In line with this, Environment and Natural Resources Secretary Elisea Gozun has issued Administrative Order 2004-01, or the chemical control order, that provides the guidelines for the proper utilization, disposal and storage of PCBs, including the clean-up of PCB-contaminated sites.
According to the American Council on Science and Health (ACSH), PCBs were widely used in various industrial applications for their insulating and fire-retardant properties.
In the 1960s, PCBs were found in soil and water, and researches confirmed that some PCB congeners degrade very slowly in the environment and can build up in the food chain.
Two widespread poisoning incidents in Japan and Taiwan were initially attributed to the consumption of rice bran oil contaminated with PCBs.
Although subsequent analysis suggested that toxic thermal degradation products of PCBs in the oil, rather than the PCBs themselves, were responsible for the observed health effects, commercial production of PCBs in the United States was discontinued in 1979.

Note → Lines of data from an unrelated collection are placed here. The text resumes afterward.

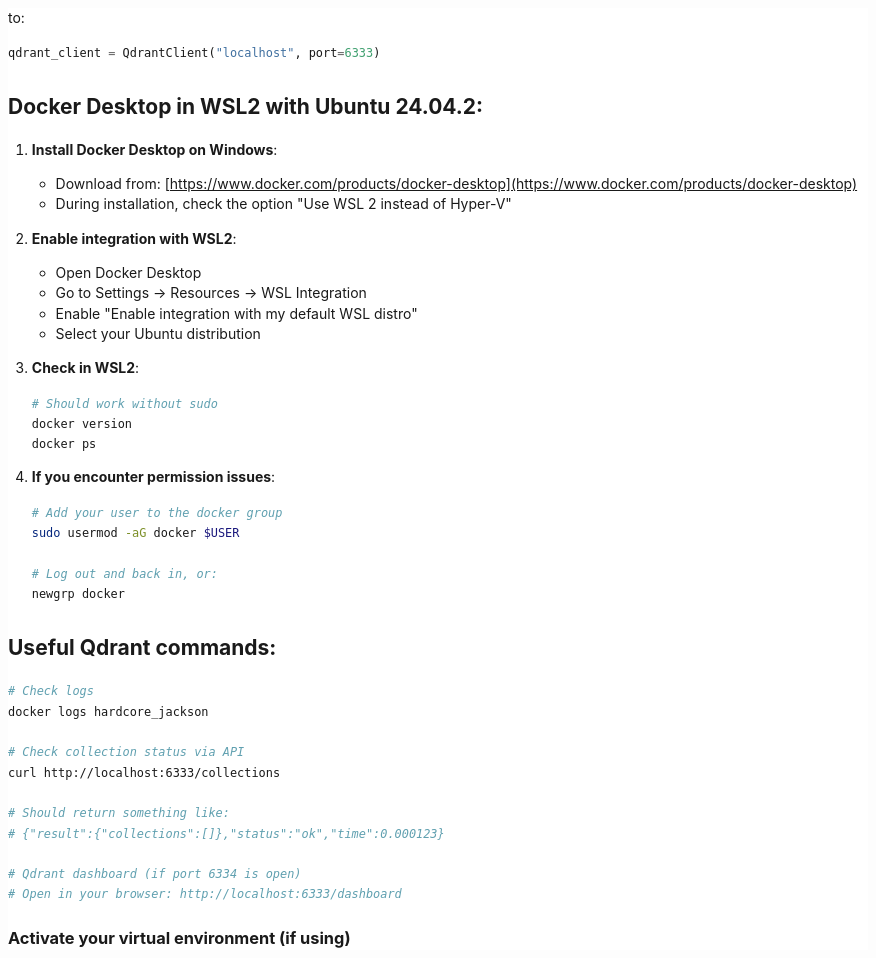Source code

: to:

```python
qdrant_client = QdrantClient("localhost", port=6333)
```

## Docker Desktop in WSL2 with Ubuntu 24.04.2:

1. **Install Docker Desktop on Windows**:

   * Download from: [https://www.docker.com/products/docker-desktop](https://www.docker.com/products/docker-desktop)
   * During installation, check the option "Use WSL 2 instead of Hyper-V"

2. **Enable integration with WSL2**:

   * Open Docker Desktop
   * Go to Settings → Resources → WSL Integration
   * Enable "Enable integration with my default WSL distro"
   * Select your Ubuntu distribution

3. **Check in WSL2**:

   ```bash
   # Should work without sudo
   docker version
   docker ps
   ```

4. **If you encounter permission issues**:

   ```bash
   # Add your user to the docker group
   sudo usermod -aG docker $USER

   # Log out and back in, or:
   newgrp docker
   ```

## Useful Qdrant commands:

```bash
# Check logs
docker logs hardcore_jackson

# Check collection status via API
curl http://localhost:6333/collections

# Should return something like:
# {"result":{"collections":[]},"status":"ok","time":0.000123}

# Qdrant dashboard (if port 6334 is open)
# Open in your browser: http://localhost:6333/dashboard
```

### Activate your virtual environment (if using)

According to the ACSH, some investigators have also suggested that PCBs and other chemicals in the environment can interfere with the bodys endocrine system, leading to infertility, certain types of cancer, and other hormone-related disorders.

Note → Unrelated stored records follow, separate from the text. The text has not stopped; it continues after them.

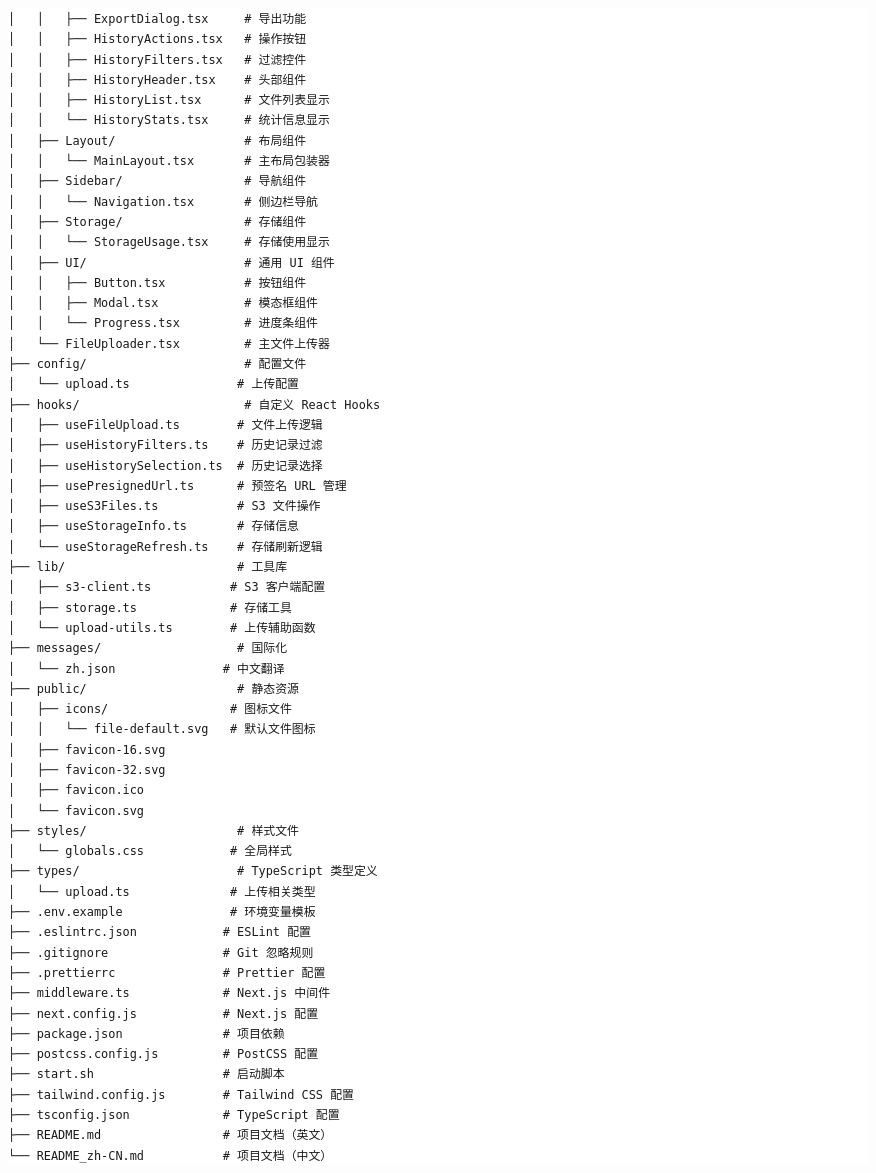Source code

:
 ```
│   │   ├── ExportDialog.tsx     # 导出功能
│   │   ├── HistoryActions.tsx   # 操作按钮
│   │   ├── HistoryFilters.tsx   # 过滤控件
│   │   ├── HistoryHeader.tsx    # 头部组件
│   │   ├── HistoryList.tsx      # 文件列表显示
│   │   └── HistoryStats.tsx     # 统计信息显示
│   ├── Layout/                  # 布局组件
│   │   └── MainLayout.tsx       # 主布局包装器
│   ├── Sidebar/                 # 导航组件
│   │   └── Navigation.tsx       # 侧边栏导航
│   ├── Storage/                 # 存储组件
│   │   └── StorageUsage.tsx     # 存储使用显示
│   ├── UI/                      # 通用 UI 组件
│   │   ├── Button.tsx           # 按钮组件
│   │   ├── Modal.tsx            # 模态框组件
│   │   └── Progress.tsx         # 进度条组件
│   └── FileUploader.tsx         # 主文件上传器
├── config/                      # 配置文件
│   └── upload.ts               # 上传配置
├── hooks/                       # 自定义 React Hooks
│   ├── useFileUpload.ts        # 文件上传逻辑
│   ├── useHistoryFilters.ts    # 历史记录过滤
│   ├── useHistorySelection.ts  # 历史记录选择
│   ├── usePresignedUrl.ts      # 预签名 URL 管理
│   ├── useS3Files.ts           # S3 文件操作
│   ├── useStorageInfo.ts       # 存储信息
│   └── useStorageRefresh.ts    # 存储刷新逻辑
├── lib/                        # 工具库
│   ├── s3-client.ts           # S3 客户端配置
│   ├── storage.ts             # 存储工具
│   └── upload-utils.ts        # 上传辅助函数
├── messages/                   # 国际化
│   └── zh.json               # 中文翻译
├── public/                     # 静态资源
│   ├── icons/                 # 图标文件
│   │   └── file-default.svg   # 默认文件图标
│   ├── favicon-16.svg
│   ├── favicon-32.svg
│   ├── favicon.ico
│   └── favicon.svg
├── styles/                     # 样式文件
│   └── globals.css            # 全局样式
├── types/                      # TypeScript 类型定义
│   └── upload.ts              # 上传相关类型
├── .env.example               # 环境变量模板
├── .eslintrc.json            # ESLint 配置
├── .gitignore                # Git 忽略规则
├── .prettierrc               # Prettier 配置
├── middleware.ts             # Next.js 中间件
├── next.config.js            # Next.js 配置
├── package.json              # 项目依赖
├── postcss.config.js         # PostCSS 配置
├── start.sh                  # 启动脚本
├── tailwind.config.js        # Tailwind CSS 配置
├── tsconfig.json             # TypeScript 配置
├── README.md                 # 项目文档（英文）
└── README_zh-CN.md           # 项目文档（中文）
```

However, evidence of the estrogenic effects of environmental PCBs remains weak and circumstantial.
The move to monitor the entry and use of PCBs in the country, according to Gozun, is in line with the countrys commitment to the objectives of the Stockholm Convention on Persistent Organic Pollutants (POPs).
It is also in line with Republic Act 6969 or the Toxic Substances, Hazardous and Nuclear Wastes Control Act.
The Stockholm Convention is a global treaty that aims to protect human health and the environment from POPs.
The Philippines is one of the 151 signatories to the POPs Convention held in Sweden on May 23, 2001. The Philippine Senate ratified the Convention last Feb. 27.